What to do: Return, word for word, the line containing "- **Limits of" and every line after it through the last line of the records below.

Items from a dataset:
━━━━━━━━
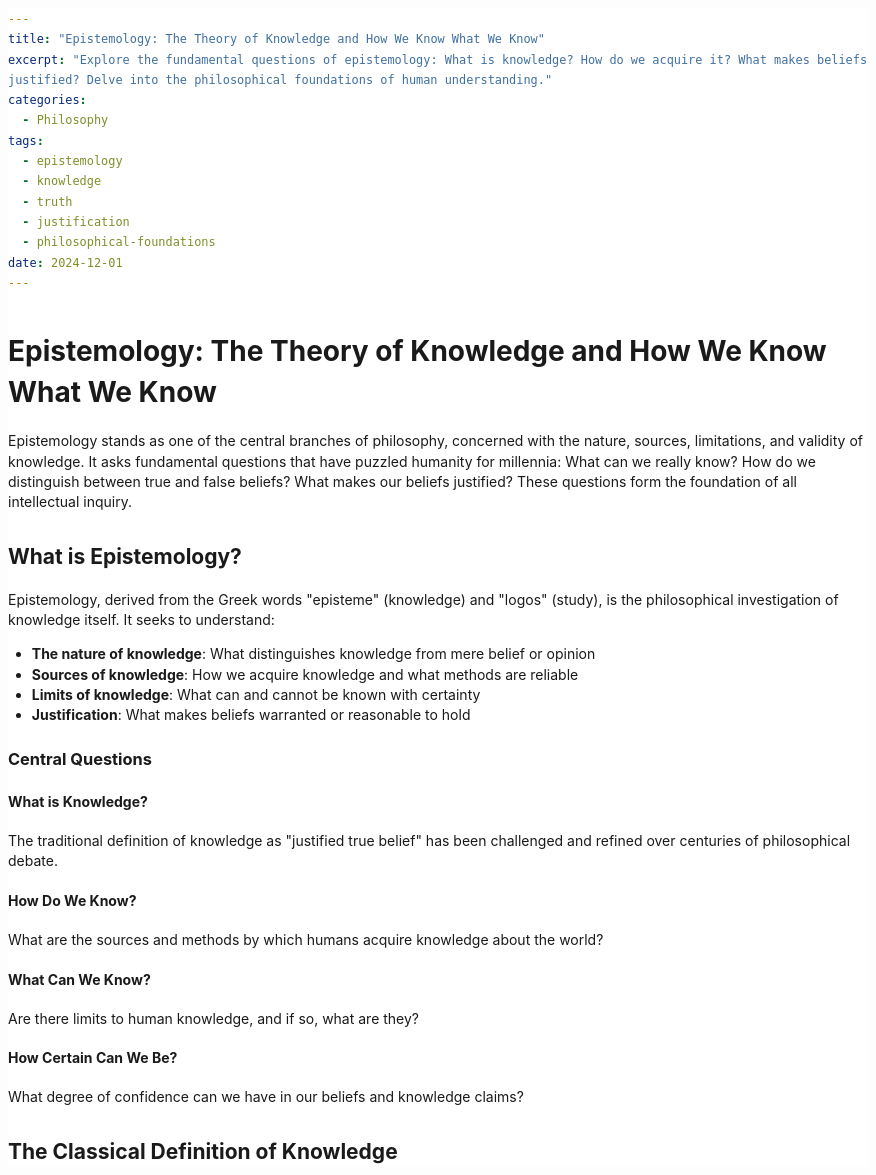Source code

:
 ```yaml
---
title: "Epistemology: The Theory of Knowledge and How We Know What We Know"
excerpt: "Explore the fundamental questions of epistemology: What is knowledge? How do we acquire it? What makes beliefs justified? Delve into the philosophical foundations of human understanding."
categories:
  - Philosophy
tags:
  - epistemology
  - knowledge
  - truth
  - justification
  - philosophical-foundations
date: 2024-12-01
---
```


# Epistemology: The Theory of Knowledge and How We Know What We Know

Epistemology stands as one of the central branches of philosophy, concerned with the nature, sources, limitations, and validity of knowledge. It asks fundamental questions that have puzzled humanity for millennia: What can we really know? How do we distinguish between true and false beliefs? What makes our beliefs justified? These questions form the foundation of all intellectual inquiry.

## What is Epistemology?

Epistemology, derived from the Greek words "episteme" (knowledge) and "logos" (study), is the philosophical investigation of knowledge itself. It seeks to understand:

- **The nature of knowledge**: What distinguishes knowledge from mere belief or opinion
- **Sources of knowledge**: How we acquire knowledge and what methods are reliable
- **Limits of knowledge**: What can and cannot be known with certainty
- **Justification**: What makes beliefs warranted or reasonable to hold

### Central Questions

#### What is Knowledge?
The traditional definition of knowledge as "justified true belief" has been challenged and refined over centuries of philosophical debate.

#### How Do We Know?
What are the sources and methods by which humans acquire knowledge about the world?

#### What Can We Know?
Are there limits to human knowledge, and if so, what are they?

#### How Certain Can We Be?
What degree of confidence can we have in our beliefs and knowledge claims?

## The Classical Definition of Knowledge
━━━━━━━━
Response box:
- **Limits of knowledge**: What can and cannot be known with certainty
- **Justification**: What makes beliefs warranted or reasonable to hold

### Central Questions

#### What is Knowledge?
The traditional definition of knowledge as "justified true belief" has been challenged and refined over centuries of philosophical debate.

#### How Do We Know?
What are the sources and methods by which humans acquire knowledge about the world?

#### What Can We Know?
Are there limits to human knowledge, and if so, what are they?

#### How Certain Can We Be?
What degree of confidence can we have in our beliefs and knowledge claims?

## The Classical Definition of Knowledge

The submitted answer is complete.